## Walkthrough of MADELEINE slide-embeddings extraction and downstream evaluation (molecular subtyping on BCNB)

## Step 0a: Download WSI

1. Download the slide from source (https://bcnb.grand-challenge.org/Dataset/) [1]. You will have to make an account at grand-challenges.org. 

2. Move the WSIs to ./data/BCNB/wsi

## Step 0b: Segment tissue and extract patches

Use the CLAM API (https://github.com/mahmoodlab/CLAM) to segment the tissue and extract patches. MADELEINE requires individual patch size to be 256x256 and magnification to be 10x. You can run the following command to segment the tissue and extract the patches:

```python create_patches_fp.py --source ./data/BCNB/wsi --save_dir ./data/BCNB  --patch_size 256 --patch_level 1 --preset tcga.csv --seg --patch --stitch```

Explanation of arguments:
- **source**: Path to WSI

- **save_dir**: Path to where patches will be stored 
- **patch_size**: Size of individual tiles 
- **patch_level**: Magnification level in WSI. Since BCNB slides are originally at 20x, patch_level=1 corresponds to 10x magnification
- **preset**: Segmentation parameters
- **seg**: Segment tissue
- **patch**: Patch tissue
- **stitch**: Show visualization of stitched patches

## Step 0c: Extract patch features

Continuing with the CLAM API, now extract the patch features using CONCH patch encoder [2]. You can run the following command:

```CUDA_VISIBLE_DEVICES=0 python extract_features_fp.py --data_h5_dir ./data/BCNB/patches --data_slide_dir ./data/BCNB/wsi --csv_path ./data/BCNB/process_list_autogen.csv --feat_dir ./data/BCNB/ --batch_size 512 --slide_ext .tiff```

Explanation of arguments:
- **data_h5_dir**: Path to coordinates

- **data_slide_dir**: Path to WSI
- **csv_path**: Path to csv file with filenames without extension. Easiest is to use the csv file generated by step 0b
- **feat_dir**: Save dir for features
- **batch_size**: Batch size for forward pass of patch feature encoder. Reduce this if you get OOM errors.
- **slide_ext**: Extension of WSI

Using the above command, we were able to extract BCNB features using a single NVIDIA RTX 3090Ti.

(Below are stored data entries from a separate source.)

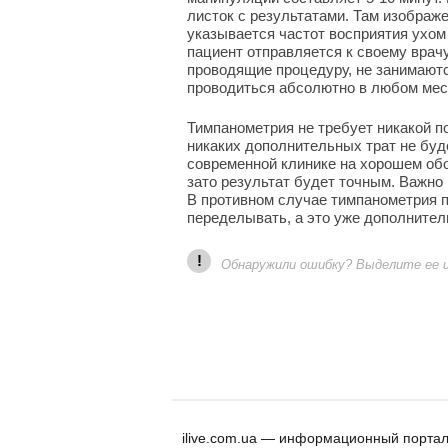
листок с результатами. Там изображ
указывается частот восприятия ухом
пациент отправляется к своему вра
проводящие процедуру, не занимают
проводиться абсолютно в любом мест
Тимпанометрия не требует никакой по
никаких дополнительных трат не буд
современной клинике на хорошем обо
зато результат будет точным. Важно
В противном случае тимпанометрия п
переделывать, а это уже дополнител
!
Обнаружили ошибку? Выделите ее и 
ilive.com.ua — информационный портал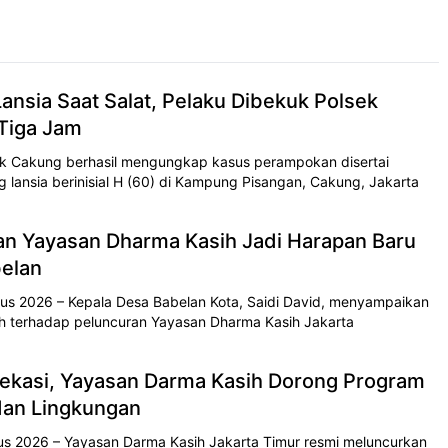
nsia Saat Salat, Pelaku Dibekuk Polsek
Tiga Jam
k Cakung berhasil mengungkap kasus perampokan disertai
lansia berinisial H (60) di Kampung Pisangan, Cakung, Jakarta
ran Yayasan Dharma Kasih Jadi Harapan Baru
belan
s 2026 – Kepala Desa Babelan Kota, Saidi David, menyampaikan
h terhadap peluncuran Yayasan Dharma Kasih Jakarta
ekasi, Yayasan Darma Kasih Dorong Program
 dan Lingkungan
s 2026 – Yayasan Darma Kasih Jakarta Timur resmi meluncurkan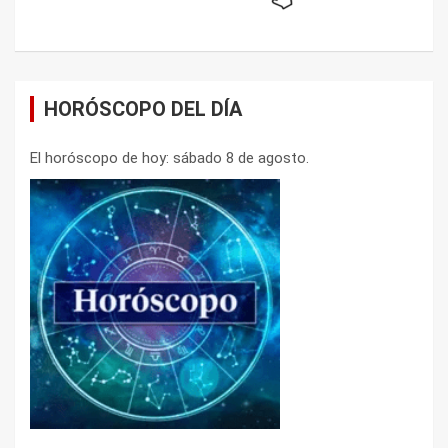
HORÓSCOPO DEL DÍA
El horóscopo de hoy: sábado 8 de agosto.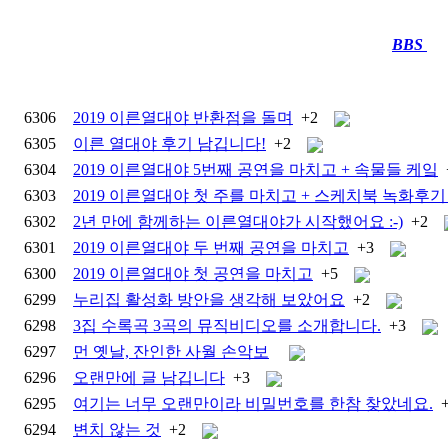
BBS
····
6306
2019 이른열대야 반환점을 돌며
+2
6305
이른 열대야 후기 남깁니다!
+2
6304
2019 이른열대야 5번째 공연을 마치고 + 속물들 케잌
6303
2019 이른열대야 첫 주를 마치고 + 스케치북 녹화후기 (
6302
2년 만에 함께하는 이른열대야가 시작했어요 :-)
+2
6301
2019 이른열대야 두 번째 공연을 마치고
+3
6300
2019 이른열대야 첫 공연을 마치고
+5
6299
누리집 활성화 방안을 생각해 보았어요
+2
6298
3집 수록곡 3곡의 뮤직비디오를 소개합니다.
+3
6297
먼 옛날, 잔인한 사월 손악보
6296
오랜만에 글 남깁니다
+3
6295
여기는 너무 오랜만이라 비밀번호를 한참 찾았네요.
6294
변치 않는 것
+2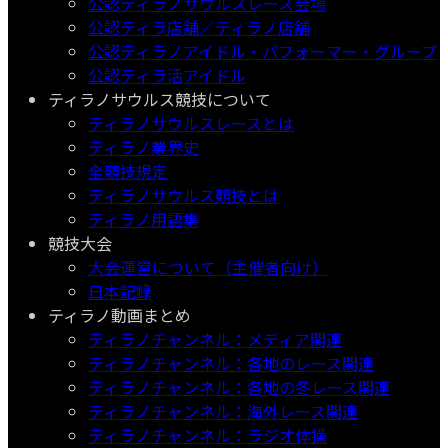
公認ティラノサウルスレース会場
公認ティラ店舗／ティラノ店舗
公認ティラノアイドル・パフォーマー・グループ
公認ティラ活アイドル
ティラノサウルス競技について
ティラノサウルスレースとは
ティラノ業界史
全競技規定
ティラノサウルス競技とは
ティラノ用語集
競技大会
大会運営について（主催者向け）
日本記録
ティラノ動画まとめ
ティラノチャンネル：メディア関連
ティラノチャンネル：各地のレース関連
ティラノチャンネル：各地の冬レース関連
ティラノチャンネル：海外レース関連
ティラノチャンネル：ラジオ体操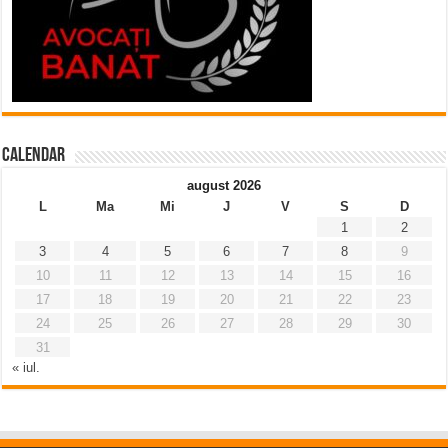
Calendar
august 2026
L
Ma
Mi
J
V
S
D
1
2
3
4
5
6
7
8
9
10
11
12
13
14
15
16
17
18
19
20
21
22
23
24
25
26
27
28
29
30
31
« iul.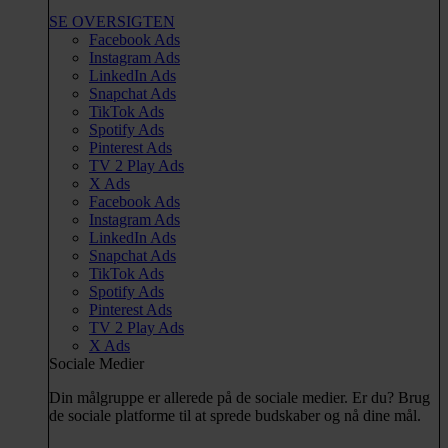
SE OVERSIGTEN
Facebook Ads
Instagram Ads
LinkedIn Ads
Snapchat Ads
TikTok Ads
Spotify Ads
Pinterest Ads
TV 2 Play Ads
X Ads
Facebook Ads
Instagram Ads
LinkedIn Ads
Snapchat Ads
TikTok Ads
Spotify Ads
Pinterest Ads
TV 2 Play Ads
X Ads
Sociale Medier
Din målgruppe er allerede på de sociale medier. Er du? Brug
de sociale platforme til at sprede budskaber og nå dine mål.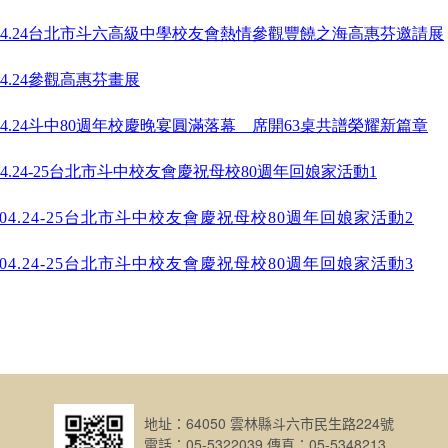
6.04.24台北市斗六高級中學校友會熱情參觀豐饒之海高惠芬邀請展
.04.24參觀高惠芬畫展
6.04.24斗中80週年校慶晚宴圓滿落幕 席開63桌共譜榮耀新篇章
6.04.24-25台北市斗中校友會慶祝母校80週年回娘家活動1
6.04.24-25台北市斗中校友會慶祝母校80週年回娘家活動2
6.04.24-25台北市斗中校友會慶祝母校80週年回娘家活動3
地址：64050 雲林縣斗六市民生路224號
電話：05-5322039 傳真：05-5348213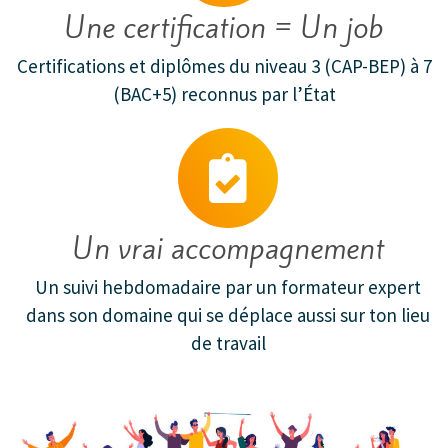
Une certification = Un job
Certifications et diplômes du niveau 3 (CAP-BEP) à 7
(BAC+5) reconnus par l’État
Un vrai accompagnement
Un suivi hebdomadaire par un formateur expert
dans son domaine qui se déplace aussi sur ton lieu
de travail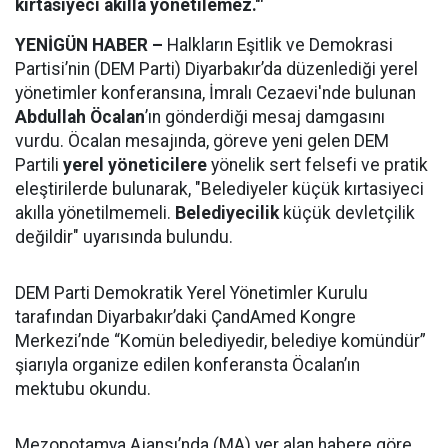
kırtasiyeci akılla yönetilemez.'"
YENİGÜN HABER –
Halkların Eşitlik ve Demokrasi
Partisi’nin (DEM Parti) Diyarbakır’da düzenlediği yerel
yönetimler konferansına, İmralı Cezaevi'nde bulunan
Abdullah Öcalan
’ın gönderdiği mesaj damgasını
vurdu. Öcalan mesajında, göreve yeni gelen DEM
Partili
yerel yöneticilere
yönelik sert felsefi ve pratik
eleştirilerde bulunarak, "Belediyeler küçük kırtasiyeci
akılla yönetilmemeli.
Belediyecilik
küçük devletçilik
değildir" uyarısında bulundu.
DEM Parti Demokratik Yerel Yönetimler Kurulu
tarafından Diyarbakır’daki ÇandAmed Kongre
Merkezi’nde “Komün belediyedir, belediye komündür”
şiarıyla organize edilen konferansta Öcalan’ın
mektubu okundu.
Mezopotamya Ajansı’nda (MA) yer alan habere göre,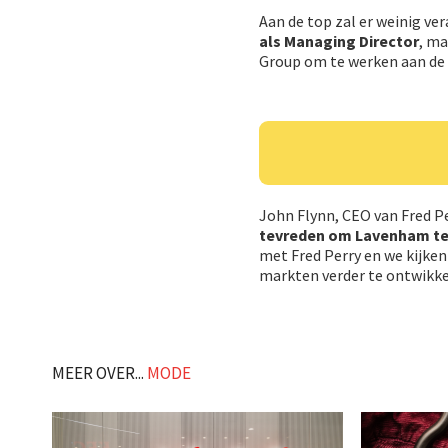
Aan de top zal er weinig v
als Managing Director
, ma
Group om te werken aan de e
John Flynn, CEO van Fred P
tevreden om Lavenham te
met Fred Perry en we kijken
markten verder te ontwikke
MEER OVER...
MODE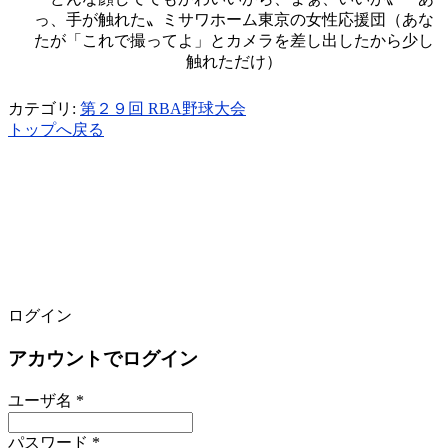
っ、手が触れた〟ミサワホーム東京の女性応援団（あな
たが「これで撮ってよ」とカメラを差し出したから少し
触れただけ）
カテゴリ:
第２９回 RBA野球大会
トップへ戻る
ログイン
アカウントでログイン
ユーザ名 *
パスワード *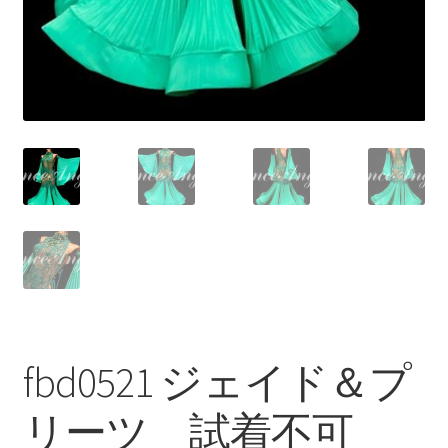
fbd0521 ジェイド＆プ
リーツ 試着不可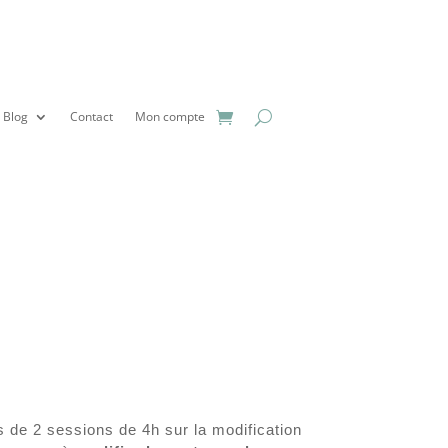
Blog
Contact
Mon compte
 de 2 sessions de 4h sur la modification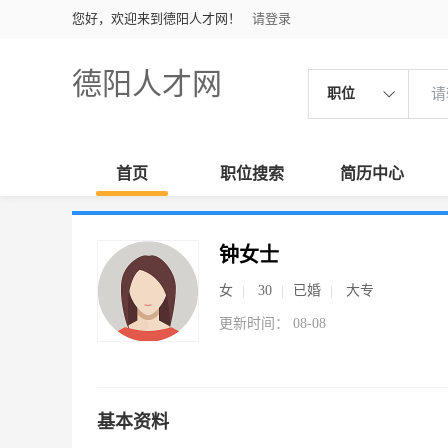
您好，欢迎来到德阳人才网！
请登录
德阳人才网
职位
首页
职位搜索
简历中心
钟女士
女
30
已婚
大专
更新时间： 08-08
基本资料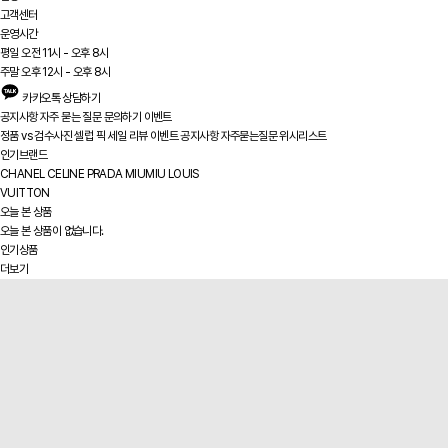
고객센터
운영시간
평일 오전 11시 - 오후 8시
주말 오후 12시 - 오후 8시
카카오톡 상담하기
공지사항
자주 묻는 질문
문의하기
이벤트
정품 vs
검수사진
셀럽 픽
세일
리뷰
이벤트
공지사항
자주묻는질문
위시리스트
인기브랜드
CHANEL
CELINE
PRADA
MIUMIU
LOUIS
VUITTON
오늘 본 상품
오늘 본 상품이 없습니다.
인기상품
더보기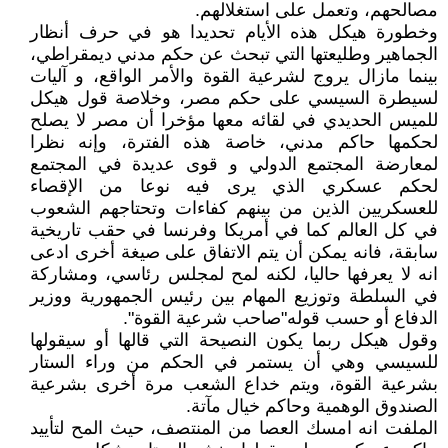
مصالحهم، وتعمل على استغلالهم.
وخطورة هيكل هذه الأيام تحديدا هو في حرف أنظار
الجماهير وطليعتها التي تبحث عن حكم مدني ديمقراطي،
بينما مازال يروج لشرعية القوة والأمر الواقع، و آليات
لسيطرة السيسي على حكم مصر، وخلاصة قول هيكل
للميس الحديدي في لقائه معها مؤخرا أن مصر لا يصلح
لحكمها حاكم مدني، خاصة هذه الفترة، وإنه نظرا
لمعارضة المجتمع الدولي و قوى عديدة في المجتمع
لحكم عسكري الذي يرى فيه نوعا من الإقصاء
للعسكريين الذين من بينهم كفاءات وتحتاجهم الشعوب
في كل العالم كما في أمريكا وفرنسا في حقب تاريخية
سابقة، فانه يمكن أن يتم الاتفاق على صيغة أخرى ادعى
انه لا يعرفها حاليا، لكنه لمح لمجلس رئاسي، ومشاركة
في السلطة وتوزيع المهام بين رئيس الجمهورية ووزير
الدفاع أو حسب قوله"صاحب شرعية القوة".
وقول هيكل ربما يكون النصيحة التي قالها أو سيقولها
للسيسي وهي أن يستمر في الحكم من وراء الستار
بشرعية القوة، ويتم خداع الشعب مرة أخرى بشرعية
الصندوق الوهمية وحاكم خيال مآتة.
الملفت انه امسك العصا من المنتصف، حيث المح لتأييد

Please do not ask for permission for weights of CONCH via the MADELEINE repository. Refer to instructions at [CONCH model weights](http://github.com/mahmoodlab/)

## Pre-extracted patch features
If you do not want to run all the preprocessing steps, you can directly download the patch features we provide from HERE and place them in ./data/BCNB/h5_files

## References 
[1] Xu, Feng, et al. "Predicting axillary lymph node metastasis in early breast cancer using deep learning on primary tumor biopsy slides." Frontiers in oncology 11 (2021): 759007.
[2] Lu, Ming Y., et al. "A visual-language foundation model for computational pathology." Nature Medicine 30.3 (2024): 863-874.